El Día Internacional
del Trabajo, conmemorado ayer en nuestro país y en el mundo, encuentra a
los asalariados en una situación adversa en la que buena parte de las
conquistas laborales conseguidas a lo largo del siglo pasado han sido
borradas por el vendaval de la globalización neoliberal. Los despidos,
los recortes y la disminución de las prestaciones y condiciones de
trabajo son una constante en Argentina, España, Francia, México y otros
países.
El poder de convocatoria de los sindicatos se ha visto severamente
mermado por décadas de expansión de la práctica de subcontrataciones,
por el achicamiento de las plantas laborales, por incesantes ofensivas
mediáticas antisindicales y por la burocratización de dirigencias poco o
nada comprometidas con los intereses de sus representados.

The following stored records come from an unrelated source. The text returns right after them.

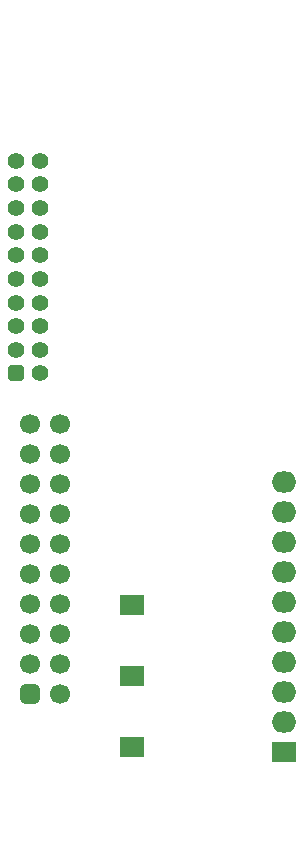
<source format=gbs>
G04*
G04 #@! TF.GenerationSoftware,Altium Limited,Altium Designer,23.3.1 (30)*
G04*
G04 Layer_Color=16711935*
%FSLAX44Y44*%
%MOMM*%
G71*
G04*
G04 #@! TF.SameCoordinates,DEEDA602-8963-42E2-A134-3CDC50A55A7F*
G04*
G04*
G04 #@! TF.FilePolarity,Negative*
G04*
G01*
G75*
%ADD27O,2.1000X1.8000*%
%ADD28R,2.1000X1.8000*%
%ADD29C,1.7000*%
%ADD30C,0.1000*%
%ADD31C,1.4000*%
G04:AMPARAMS|DCode=32|XSize=1.4mm|YSize=1.4mm|CornerRadius=0.375mm|HoleSize=0mm|Usage=FLASHONLY|Rotation=90.000|XOffset=0mm|YOffset=0mm|HoleType=Round|Shape=RoundedRectangle|*
%AMROUNDEDRECTD32*
21,1,1.4000,0.6500,0,0,90.0*
21,1,0.6500,1.4000,0,0,90.0*
1,1,0.7500,0.3250,0.3250*
1,1,0.7500,0.3250,-0.3250*
1,1,0.7500,-0.3250,-0.3250*
1,1,0.7500,-0.3250,0.3250*
%
%ADD32ROUNDEDRECTD32*%
G04:AMPARAMS|DCode=33|XSize=1.7mm|YSize=1.7mm|CornerRadius=0.45mm|HoleSize=0mm|Usage=FLASHONLY|Rotation=90.000|XOffset=0mm|YOffset=0mm|HoleType=Round|Shape=RoundedRectangle|*
%AMROUNDEDRECTD33*
21,1,1.7000,0.8000,0,0,90.0*
21,1,0.8000,1.7000,0,0,90.0*
1,1,0.9000,0.4000,0.4000*
1,1,0.9000,0.4000,-0.4000*
1,1,0.9000,-0.4000,-0.4000*
1,1,0.9000,-0.4000,0.4000*
%
%ADD33ROUNDEDRECTD33*%
D27*
X264750Y213100D02*
D03*
Y187700D02*
D03*
Y136900D02*
D03*
Y162300D02*
D03*
Y238500D02*
D03*
Y263900D02*
D03*
Y289300D02*
D03*
Y314700D02*
D03*
Y340100D02*
D03*
D28*
Y111500D02*
D03*
X135750Y175750D02*
D03*
Y235750D02*
D03*
Y115750D02*
D03*
D29*
X49000Y388600D02*
D03*
X74400Y160000D02*
D03*
X49000Y185400D02*
D03*
X74400D02*
D03*
X49000Y210800D02*
D03*
X74400D02*
D03*
X49000Y236200D02*
D03*
X74400D02*
D03*
X49000Y261600D02*
D03*
X74400D02*
D03*
X49000Y287000D02*
D03*
X74400D02*
D03*
X49000Y312400D02*
D03*
X74400D02*
D03*
X49000Y337800D02*
D03*
X74400D02*
D03*
X49000Y363200D02*
D03*
X74400D02*
D03*
Y388600D02*
D03*
D30*
X260000Y40000D02*
D03*
X47500Y730000D02*
D03*
Y40000D02*
D03*
X260000Y730000D02*
D03*
D31*
X57800Y611650D02*
D03*
X37800D02*
D03*
X57800Y591650D02*
D03*
X37800D02*
D03*
X57800Y571650D02*
D03*
X37800D02*
D03*
X57800Y551650D02*
D03*
X37800D02*
D03*
X57800Y531650D02*
D03*
X37800D02*
D03*
X57800Y511650D02*
D03*
X37800D02*
D03*
X57800Y491650D02*
D03*
X37800D02*
D03*
X57800Y471650D02*
D03*
X37800D02*
D03*
X57800Y451650D02*
D03*
X37800D02*
D03*
X57800Y431650D02*
D03*
D32*
X37800D02*
D03*
D33*
X49000Y160000D02*
D03*
M02*

</source>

La jornada de ocho horas, una de las máximas conquistas del
movimiento laboral en el mundo, hoy resulta una mera simulación en
muchas naciones en las que la caída del poder adquisitivo de los
salarios obliga a millones de trabajadores a tener dos empleos. El
derecho de huelga ha sido cercado por disposiciones legales que lo
convierten en impracticable, por la dispersión internacional de las
corporaciones y por la intermediación generalizada en las
contrataciones. La movilidad mundial de las inversiones ha impuesto
condiciones laborales de explotación salvaje en países de la periferia y
economías emergentes y ha llevado a la desarticulación o a la debilidad
extrema de organizaciones sindicales históricas en los países ricos.
Un aspecto muy preocupante de la coyuntura laboral de México es que
más de la mitad de los trabajadores se encuentran fuera de la economía
formal: según cifras del Instituto Instituto Nacional de Estadística y
Geografía (Inegi), 56.9 de la población económicamente activa se
desempeña en la informalidad, es decir, carece de las prestaciones
básicas establecidas por la ley, de representación sindical real y de
las condiciones de trabajo mínimas.
En tal circunstancia, indicadores oficiales como el de
desempleo (sólo 3.6 por ciento) tienen muy poca significación social
real, por cuanto la mayoría de los trabajadores padecen orfandad
contractual y carecen de estabilidad y seguridad laborales, certeza
jurídica y derechos efectivos.
Tal es el saldo del modelo vigente en las últimas tres décadas,
marcadamente favorable a la patronal, impulsor de la congelación
salarial y del outsourcing, y que, para colmo, ha transferido
invariablemente los costos del mal desempeño económico a los
trabajadores, los profesionistas independientes y las pequeñas empresas,
las cuales constituyen el principal generador de empleos del país.
La creación meramente cuantitativa de empleos favorece las
condiciones de explotación y desamparo de los trabajadores y, si bien
puede permitir la estricta subsistencia de buena parte de la población,
no se traduce por sí misma en condiciones dignas de vida.
Para impulsarlas es preciso crear empleos de calidad –ubicados,
necesariamente, en el sector formal–, emprender una política salarial
orientada a contrarrestar décadas de retroceso del poder adquisitivo del
salario y crear las condiciones propicias para una democratización
sindical, la cual constituye una de las principales tareas pendientes en
el panorama laboral e institucional del país.